Het had voor de werkneemster duidelijk moeten zijn dat de leer-arbeidsovereenkomst op 28 februari 2022 zou eindigen. De werkgever heeft niet het vertrouwen gewekt dat de overeenkomst zou worden verlengd. Dat de werkneemster vertraging in haar opleiding heeft opgelopen, betekent niet dat de einddatum van de leer-arbeidsovereenkomst mee opschuift.
Leer-arbeidsovereenkomst
De werkneemster is per 4 maart 2019 toegelaten tot de opleiding van anesthesiemedewerker. Zij is op 1 september 2019 in dienst getreden bij een ziekenhuis op basis van een leer-arbeidsovereenkomst voor bepaalde tijd.
In de leer-arbeidsovereenkomst staat, voor zover hier van belang, het volgende:
“De leer-/arbeidsovereenkomst wordt aangegaan voor de duur van de opleiding tot anesthesiemedewerker. De leer-/arbeidsovereenkomst eindigt van rechtswege op de dag van de beëindiging van de opleiding, doch uiterlijk op 28 februari 2022.”
De cao Ziekenhuizen is op de leer-arbeidsovereenkomst van toepassing. In de cao staat, voor zover hier van belang, het volgende:
“ Artikel 7.2.3. Praktijkleerjaren
1. Na afronding van de bvp wordt de leerling toegelaten tot het eerste praktijkleerjaar. Gedurende de praktijkleerjaren wordt met de leerling-werknemer een leer- / arbeidsovereenkomst aangegaan.
2. In de lesperiode kunnen maximaal gemiddeld zeven lesuren per dag voorkomen.
3. Gedurende de praktijkleerjaren ontvangt de leerling, BBL-niveau 1 en 2, het in tabel 1 van dit hoofdstuk vermelde salaris (…)”
De werkneemster is in de periode vanaf 17 september 2020 tot 15 februari 2021 afwezig geweest door ziekte. De bedrijfsarts heeft daarna geconstateerd dat de werkneemster vanaf 31 augustus 2021 verminderd belastbaar was voor een periode van twee tot drie maanden. Zij heeft sindsdien niet meer gewerkt.
Naar de rechter
De werkneemster verzoekt de kantonrechter om de opzegging van het ziekenhuis (de werkgever) te vernietigen, voor recht te verklaren dat sprake is van een rechtsgeldige arbeidsovereenkomst en dat de werkgever gehouden is het loon door te betalen aan de werkneemster.

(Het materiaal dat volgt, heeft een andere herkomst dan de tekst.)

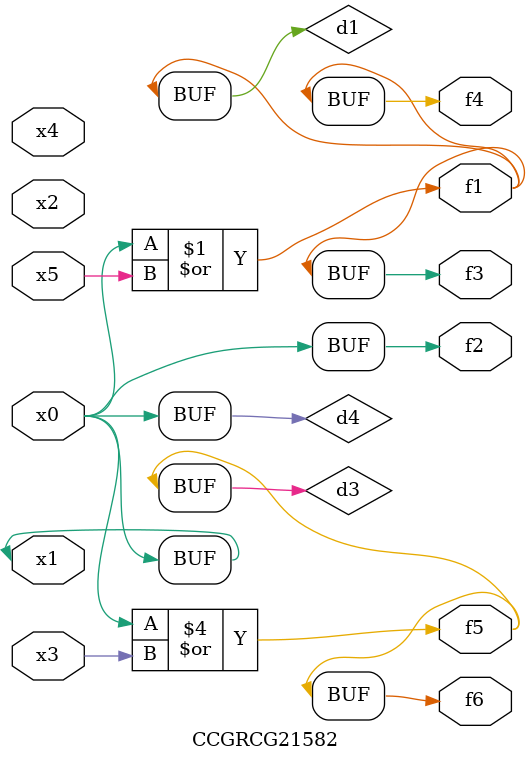
<source format=v>
module CCGRCG21582(
	input x0, x1, x2, x3, x4, x5,
	output f1, f2, f3, f4, f5, f6
);

	wire d1, d2, d3, d4;

	or (d1, x0, x5);
	xnor (d2, x1, x4);
	or (d3, x0, x3);
	buf (d4, x0, x1);
	assign f1 = d1;
	assign f2 = d4;
	assign f3 = d1;
	assign f4 = d1;
	assign f5 = d3;
	assign f6 = d3;
endmodule

</source>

Het verzoek van de werkneemster wijst de kantonrechter af omdat de werkgever in de leer-arbeidsovereenkomst een einddatum mocht opnemen en het laten eindigen van de overeenkomst niet in strijd is met de redelijkheid en billijkheid. De overeenkomst is dus op 28 februari 2022 van rechtswege geëindigd.
Einddatum niet nietig
Artikel 3 van de leer-arbeidsovereenkomst bepaalt dat de overeenkomst van rechtswege eindigt op de dag van de beëindiging van de opleiding, maar uiterlijk op 28 februari 2022. Deze bepaling is volgens de kantonrechter niet in strijd met de cao en dus niet nietig. In artikel 7.2.3 van de cao staat dat gedurende de praktijkleerjaren met de leerling-werknemer een leer-arbeidsovereenkomst wordt aangegaan. Daaruit volgt alleen welk type overeenkomst in deze periode moet worden gesloten. De cao geeft geen algemene verplichting om gedurende de volledige opleiding een leer-arbeidsovereenkomst aan te bieden, ongeacht de duur daarvan. De overige bepalingen uit de cao geven daarvoor geen aanknopingspunten.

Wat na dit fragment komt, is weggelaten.